Die Wiedergabe der Podiumsdiskussion bleibt dem selben Duktus verhaftet. Was von wem genau gesagt wurde, soll sich im kommenden Jahr in einer geplanten Tagungsdokumentation nachlesen lassen.
Nicht solange muss man wohl auf die Dokumentation der Reden warten, die auf der Verleihung des Tucholsky-Preises im Deutschen Theater gehalten wurden. Auch in diesem Fall sei zunächst der Jungen Welt gedankt, die sich die Ehrung ihres Autors Otto Köhler nicht entgehen ließ, dabei aber Mitpreisträger Lothar Kusche ebenfalls gebührend zur Kenntnis nahm. Sehr anschaulich schildert Thomas Wagner in seinem Text „Auf der Zigarrenkiste“ vor allem den Auftritt der Laudatorin Gisela May. Was er von der Rede Köhlers schreibt, macht ebenfalls neugierig:
Wie die neue Konstellation entstand, unter denen die BRD durch den nach Adolf Hitler zweiten deutschen Kriegskanzler Gerhard Schröder und seine willigen Helfer Rudolf Scharping und Joseph Fischer wieder kriegstüchtig gemacht wurde, zeigte Otto Köhler in seiner blendend formulierten und im scharfen Ton gehaltenen Dankesrede auf. „Mit dem Ausruf ‚Nie-wieder-Ausschwitz‘ stürzten wir uns in den Krieg.“
Wie schön, dass die Junge Welt solche Autoren hat.

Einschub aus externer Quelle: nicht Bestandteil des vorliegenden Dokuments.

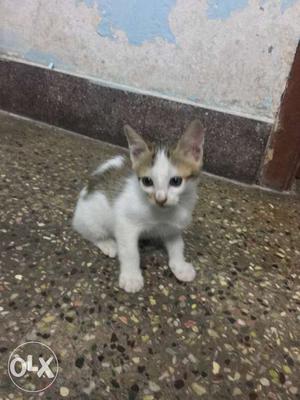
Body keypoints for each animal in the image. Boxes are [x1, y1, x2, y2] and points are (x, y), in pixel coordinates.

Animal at [72, 120, 206, 292]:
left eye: (176, 181)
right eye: (147, 181)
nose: (160, 199)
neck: (161, 213)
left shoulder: (173, 226)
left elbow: (177, 245)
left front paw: (180, 266)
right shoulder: (126, 224)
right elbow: (130, 252)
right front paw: (131, 277)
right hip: (91, 218)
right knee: (89, 232)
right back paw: (107, 243)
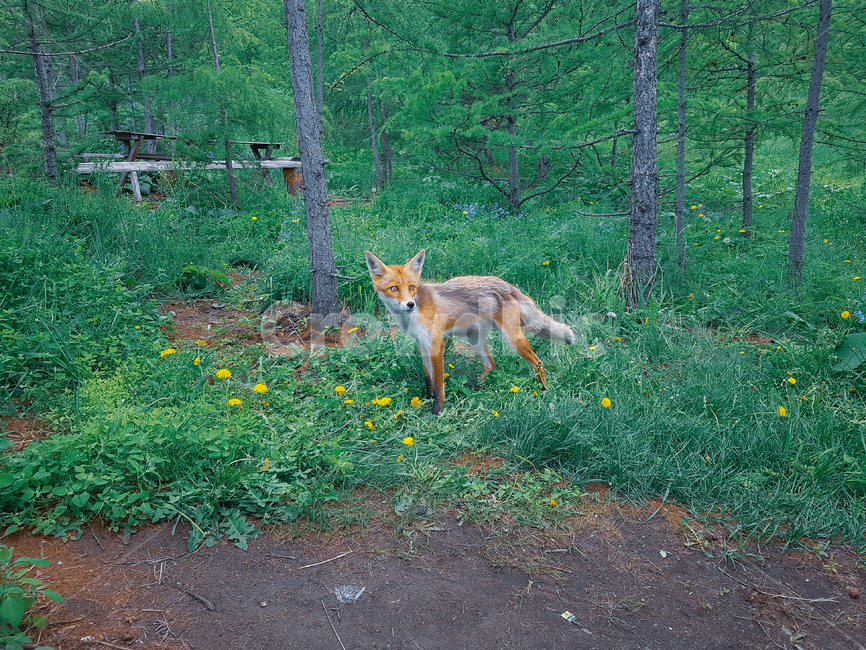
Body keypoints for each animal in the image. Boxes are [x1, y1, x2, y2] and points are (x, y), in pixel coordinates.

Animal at [365, 249, 575, 414]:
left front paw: (436, 412)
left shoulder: (436, 345)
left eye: (412, 287)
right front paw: (425, 401)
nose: (410, 304)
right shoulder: (422, 344)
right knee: (491, 365)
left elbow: (439, 384)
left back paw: (543, 389)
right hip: (475, 339)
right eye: (394, 288)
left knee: (538, 362)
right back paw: (480, 389)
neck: (413, 316)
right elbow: (428, 380)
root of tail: (506, 285)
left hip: (512, 338)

Nachtrag 26.10.: In der Wochenzeitung Freitag ist Köhlers Rede in gekürzter Form abgedruckt.
Leider ist mein Artikel so verändert worden, dass fast alle positiven und wertschätzenden Aspekte der Tagung schlichtweg gestrichen wurden. Gedruckt wurde somit eine seltsam gewichtete Kritik, die ich so nicht mit meinem Namen unterschrieben hätte.